Analysts said that given the indications of a convincing win, Mr Abe should be able to introduce his policies, which they said might weaken the yen further.

Neil Gilbert a market strategist at GFT Forex said that the term of current governor of the Bank of Japan (BOJ) was scheduled to end in April neat year and Mr Abe "could get a BOJ governor who thinks along the same lines".

"Therefore, I see the yen continuing to weaken based on Abe's policy, and the future policy of his hand-picked governor," Mr Gilbert added.

Long term issues

During the election campaign, Mr Abe had also suggested that he would look at changing the law that governs the central bank, in an attempt to have more control over it to ensure that the BOJ helps the government's efforts to boost growth.

However, there are fears that such a move may hurt the central bank's independence in the long run.

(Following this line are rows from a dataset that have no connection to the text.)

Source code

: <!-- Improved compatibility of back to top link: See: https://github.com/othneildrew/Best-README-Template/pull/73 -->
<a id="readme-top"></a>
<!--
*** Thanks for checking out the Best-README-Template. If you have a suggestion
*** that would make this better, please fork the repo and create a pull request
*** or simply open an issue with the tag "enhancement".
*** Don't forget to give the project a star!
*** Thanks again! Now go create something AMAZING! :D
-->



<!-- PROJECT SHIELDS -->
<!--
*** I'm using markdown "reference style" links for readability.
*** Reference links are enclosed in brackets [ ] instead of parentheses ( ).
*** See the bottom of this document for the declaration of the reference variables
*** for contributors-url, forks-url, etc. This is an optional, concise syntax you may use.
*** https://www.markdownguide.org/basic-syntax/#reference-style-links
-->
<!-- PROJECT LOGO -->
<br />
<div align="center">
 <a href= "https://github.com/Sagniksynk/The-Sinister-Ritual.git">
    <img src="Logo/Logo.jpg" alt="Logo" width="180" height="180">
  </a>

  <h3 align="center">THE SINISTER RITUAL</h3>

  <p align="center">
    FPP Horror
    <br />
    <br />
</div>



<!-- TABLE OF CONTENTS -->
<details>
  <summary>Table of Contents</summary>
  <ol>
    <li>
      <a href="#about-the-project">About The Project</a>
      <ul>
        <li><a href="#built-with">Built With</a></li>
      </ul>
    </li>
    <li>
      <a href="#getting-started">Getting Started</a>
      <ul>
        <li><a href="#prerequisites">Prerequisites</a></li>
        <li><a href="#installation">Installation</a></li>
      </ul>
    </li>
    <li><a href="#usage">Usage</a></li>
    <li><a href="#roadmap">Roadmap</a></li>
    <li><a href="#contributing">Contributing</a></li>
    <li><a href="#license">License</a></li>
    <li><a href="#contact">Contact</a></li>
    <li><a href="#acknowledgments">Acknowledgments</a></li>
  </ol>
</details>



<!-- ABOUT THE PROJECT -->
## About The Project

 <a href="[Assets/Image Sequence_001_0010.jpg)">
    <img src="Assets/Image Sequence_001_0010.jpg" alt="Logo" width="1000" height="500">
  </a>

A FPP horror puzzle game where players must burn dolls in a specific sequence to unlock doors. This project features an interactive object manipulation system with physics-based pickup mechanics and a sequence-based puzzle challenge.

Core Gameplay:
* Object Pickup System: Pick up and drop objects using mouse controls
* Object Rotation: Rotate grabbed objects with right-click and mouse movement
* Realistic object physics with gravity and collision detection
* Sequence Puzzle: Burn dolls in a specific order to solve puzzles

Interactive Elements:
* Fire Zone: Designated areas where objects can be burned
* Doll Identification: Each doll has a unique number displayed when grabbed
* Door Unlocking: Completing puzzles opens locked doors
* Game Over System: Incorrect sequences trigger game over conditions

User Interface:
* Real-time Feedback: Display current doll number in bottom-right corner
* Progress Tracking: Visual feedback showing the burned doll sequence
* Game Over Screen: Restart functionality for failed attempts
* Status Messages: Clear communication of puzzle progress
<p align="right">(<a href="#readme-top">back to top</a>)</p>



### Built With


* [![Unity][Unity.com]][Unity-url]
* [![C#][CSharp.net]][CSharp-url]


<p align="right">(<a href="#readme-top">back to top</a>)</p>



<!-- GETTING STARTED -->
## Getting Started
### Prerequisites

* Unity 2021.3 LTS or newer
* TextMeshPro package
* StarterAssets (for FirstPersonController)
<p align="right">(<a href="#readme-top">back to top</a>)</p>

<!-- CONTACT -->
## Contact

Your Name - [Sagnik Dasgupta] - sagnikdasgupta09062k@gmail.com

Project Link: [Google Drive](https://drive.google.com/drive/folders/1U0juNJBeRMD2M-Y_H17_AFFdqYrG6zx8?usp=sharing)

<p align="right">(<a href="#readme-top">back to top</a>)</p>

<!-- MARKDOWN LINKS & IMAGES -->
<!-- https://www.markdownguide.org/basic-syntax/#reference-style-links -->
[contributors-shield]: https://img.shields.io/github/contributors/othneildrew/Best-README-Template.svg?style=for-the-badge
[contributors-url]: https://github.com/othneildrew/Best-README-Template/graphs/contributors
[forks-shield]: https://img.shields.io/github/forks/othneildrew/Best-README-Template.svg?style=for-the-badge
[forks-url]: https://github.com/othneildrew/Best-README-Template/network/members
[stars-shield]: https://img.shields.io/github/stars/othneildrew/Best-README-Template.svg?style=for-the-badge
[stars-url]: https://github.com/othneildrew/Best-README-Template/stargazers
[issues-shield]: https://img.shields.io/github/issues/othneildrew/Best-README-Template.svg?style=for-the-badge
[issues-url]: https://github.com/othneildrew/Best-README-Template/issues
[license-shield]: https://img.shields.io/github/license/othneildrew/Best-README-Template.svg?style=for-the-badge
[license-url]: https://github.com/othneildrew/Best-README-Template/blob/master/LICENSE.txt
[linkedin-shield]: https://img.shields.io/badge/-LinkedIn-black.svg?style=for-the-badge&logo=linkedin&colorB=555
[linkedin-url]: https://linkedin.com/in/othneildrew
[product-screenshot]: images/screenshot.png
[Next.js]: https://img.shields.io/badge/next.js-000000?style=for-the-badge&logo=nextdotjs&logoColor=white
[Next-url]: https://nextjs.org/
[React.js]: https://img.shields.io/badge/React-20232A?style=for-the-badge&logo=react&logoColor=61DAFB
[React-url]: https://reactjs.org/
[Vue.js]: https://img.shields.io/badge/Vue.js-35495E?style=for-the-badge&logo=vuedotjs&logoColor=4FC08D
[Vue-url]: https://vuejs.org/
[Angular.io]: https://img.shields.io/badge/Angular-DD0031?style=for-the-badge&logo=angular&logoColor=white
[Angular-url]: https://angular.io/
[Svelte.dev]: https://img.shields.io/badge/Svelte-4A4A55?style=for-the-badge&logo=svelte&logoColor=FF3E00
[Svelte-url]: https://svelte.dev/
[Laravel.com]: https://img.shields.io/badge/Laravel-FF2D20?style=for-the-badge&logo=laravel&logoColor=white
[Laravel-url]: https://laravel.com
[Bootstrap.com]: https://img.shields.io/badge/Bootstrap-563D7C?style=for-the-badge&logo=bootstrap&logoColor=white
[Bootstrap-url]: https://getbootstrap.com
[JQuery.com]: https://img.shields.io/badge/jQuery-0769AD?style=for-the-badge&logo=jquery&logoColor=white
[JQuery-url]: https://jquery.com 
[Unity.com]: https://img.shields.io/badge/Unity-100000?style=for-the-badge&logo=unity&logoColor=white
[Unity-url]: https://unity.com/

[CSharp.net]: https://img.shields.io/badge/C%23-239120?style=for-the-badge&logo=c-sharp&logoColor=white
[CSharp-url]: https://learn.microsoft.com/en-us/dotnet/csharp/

At the same time, some analysts said that the measures being suggested by Mr Abe were short-term solutions and that policymakers needed to address various key issues to ensure sustained economic growth.

"The fact that Abe points to changes in the BOJ law or forex levels, or aggressive easing as solutions to Japan's problems is, if anything, worrying," said Yuuki Sakurai, chief executive of Fukoku Capital Management.

"They should be treated as tools to buy time to implement structural reforms, but we're not hearing anything about deep reforms that the LDP wants to carry out."

Analysts say the new government will have to try to reduce Japan's debt, the highest among industrialised nations, while keeping its spending at a level that can support growth.

At the same time, Mr Abe will have to tackle the nuclear energy policy, which has become a key political issue after last year's earthquake and tsunami caused a radiation leaks at the Fukushima Daiichi nuclear plant.

Japan, which relied on nuclear power for almost one-third of its energy supplies before the incident, shut all its 50 nuclear reactors after the leaks.

The move has resulted in higher energy costs, and many big businesses want Japan to return to using nuclear power.

The shutdown of the nuclear reactors has also seen a rise in Japan's imports of energy sources such as oil and natural gas, resulting in its trade deficit widening.

While Japan restarted two reactors earlier this year, support for nuclear energy has dwindled and there have been various protests against it.

"He [Mr Abe] will try to renegotiate plans to restart some more nuclear reactors, but given the antinuclear sentiment with the public that will be extremely tough," Martin Schulz of Fujitsu Research Institute.